Recast everything in the listing from the line containing "Count of large stirrers: 2" down to the line containing "Total number of" as a two-column CSV with the headers request and answer. Give one row per request, put each field in quotes, and replace any line breaks with spaces.

DATA ROWS ▸
::::

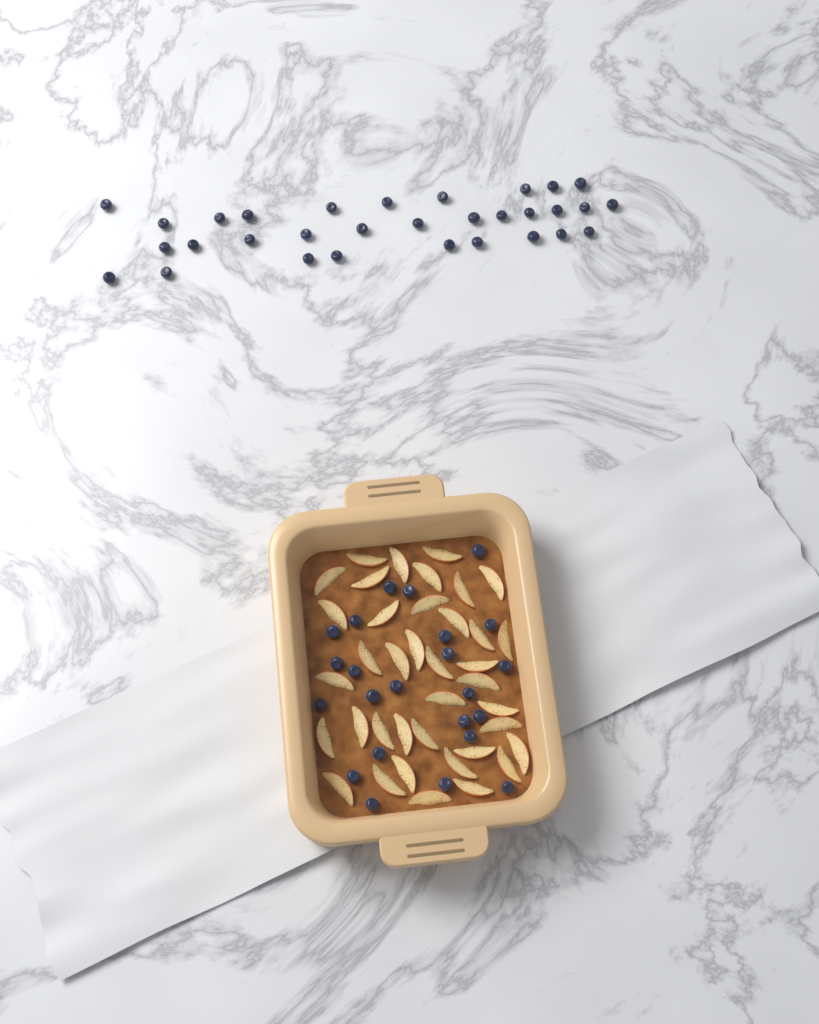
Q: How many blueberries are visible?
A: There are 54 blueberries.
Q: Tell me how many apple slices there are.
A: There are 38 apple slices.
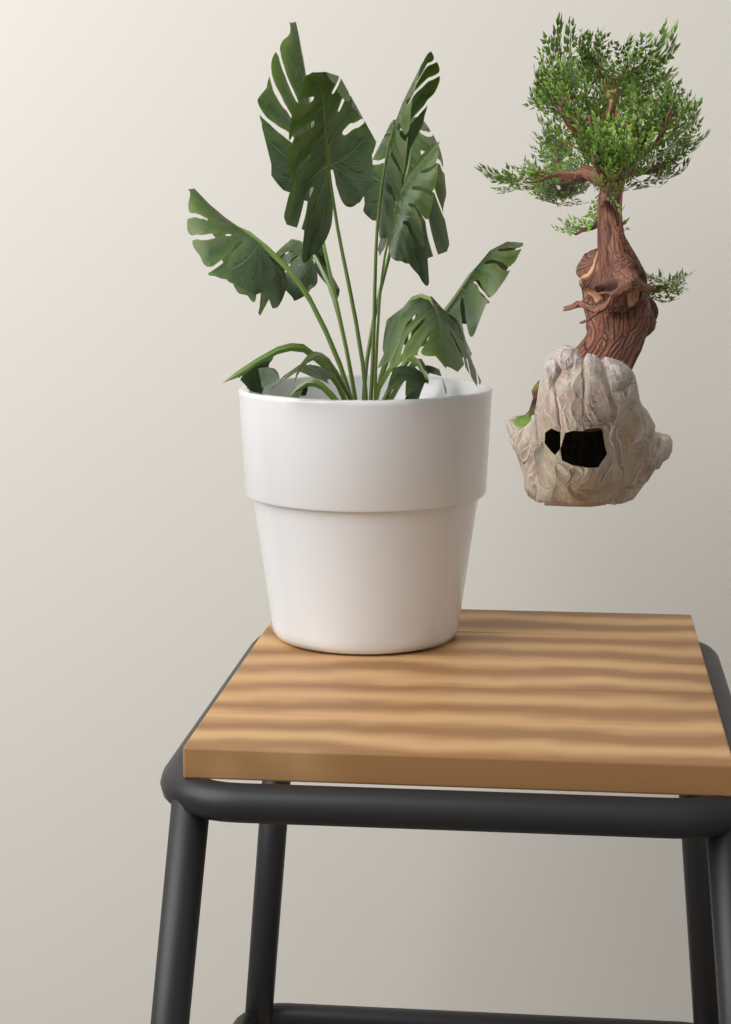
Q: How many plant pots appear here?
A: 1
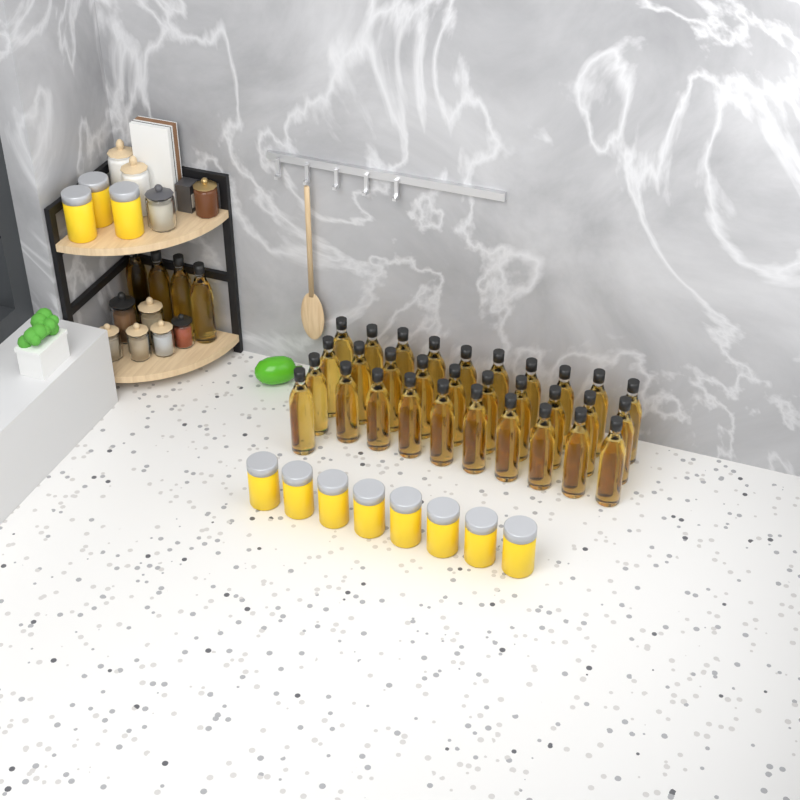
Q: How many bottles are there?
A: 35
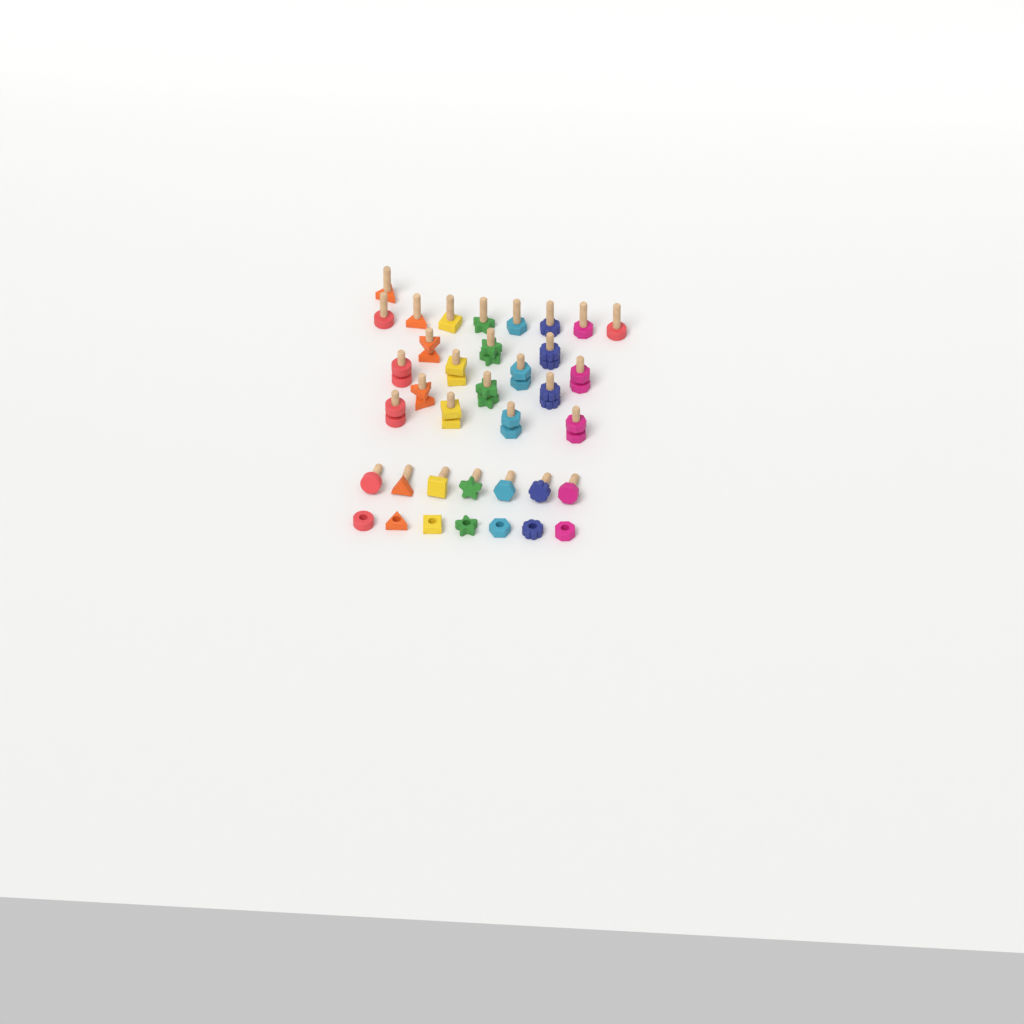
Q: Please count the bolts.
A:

::::

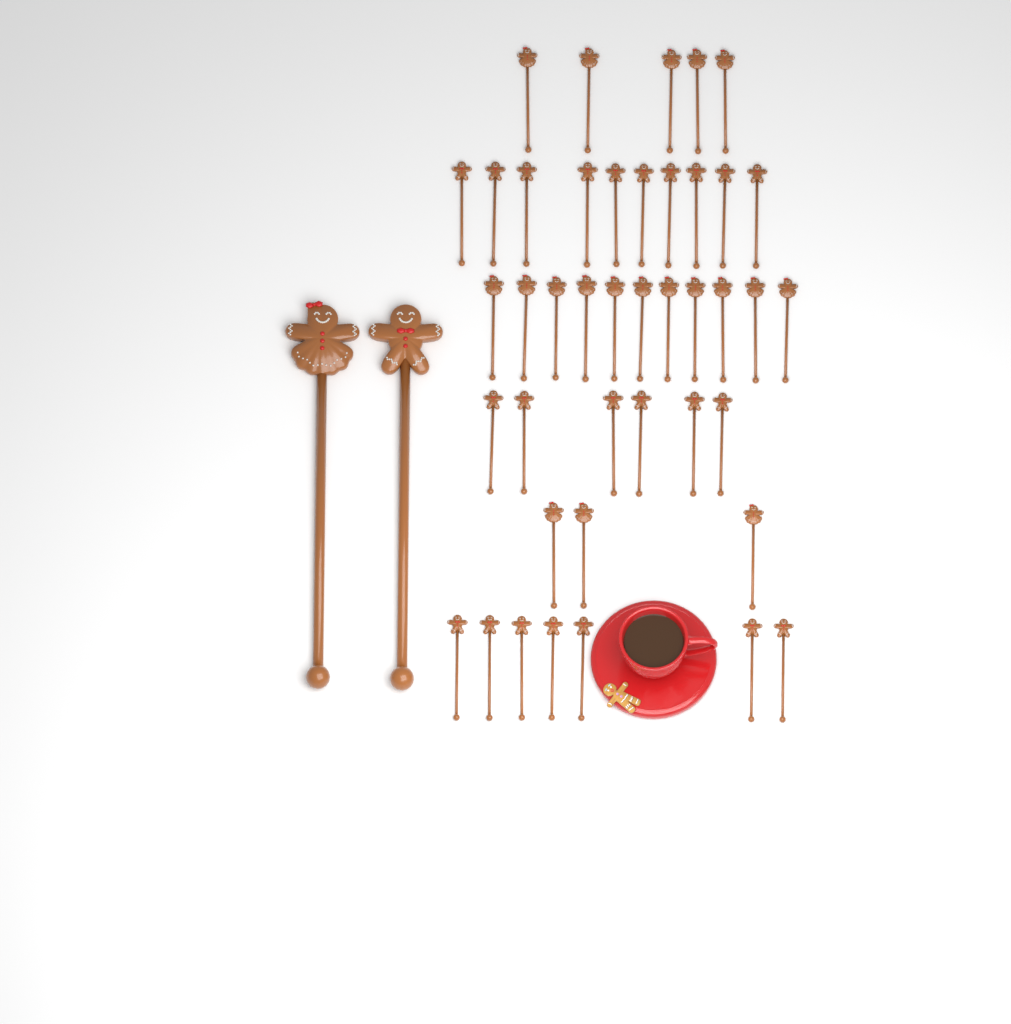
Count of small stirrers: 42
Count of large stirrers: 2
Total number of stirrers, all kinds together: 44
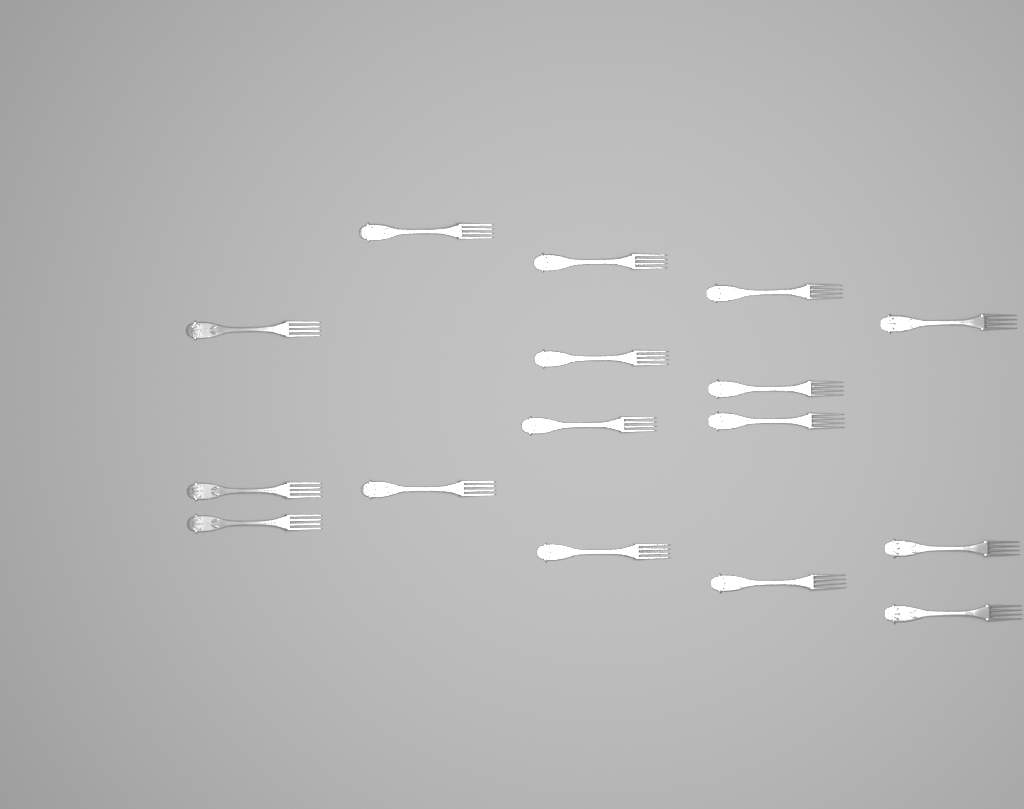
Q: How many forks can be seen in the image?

::::

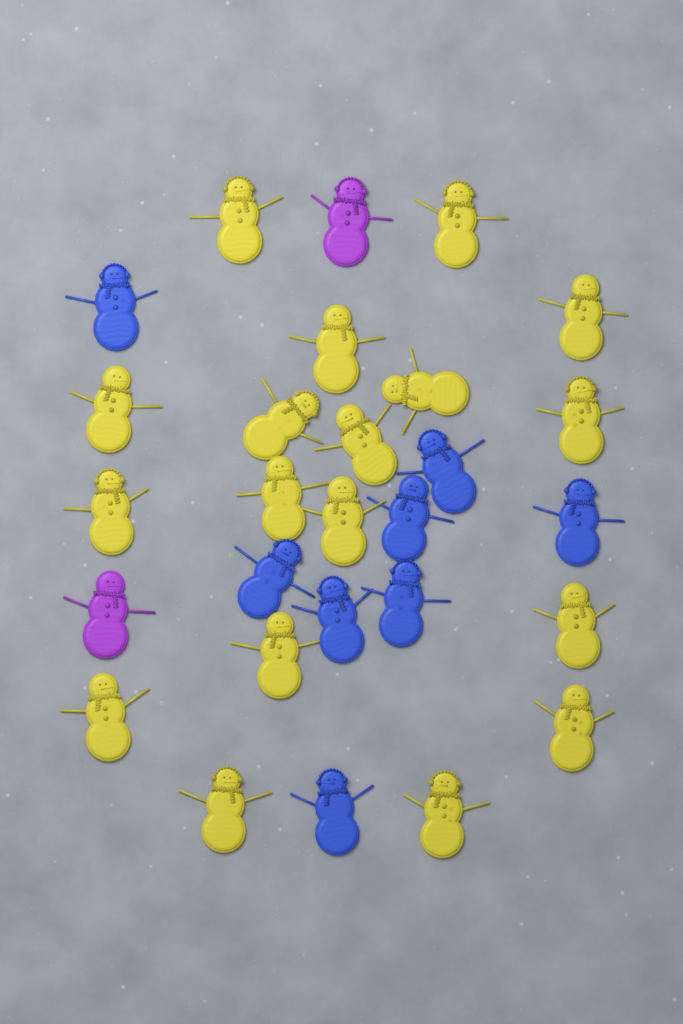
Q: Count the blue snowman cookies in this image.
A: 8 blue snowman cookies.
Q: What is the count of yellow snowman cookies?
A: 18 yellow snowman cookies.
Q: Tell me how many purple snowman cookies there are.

::::

WRITTEN ANSWER ▸
request,answer
"Count of large stirrers:","2"
"Total number of stirrers, all kinds together:","44"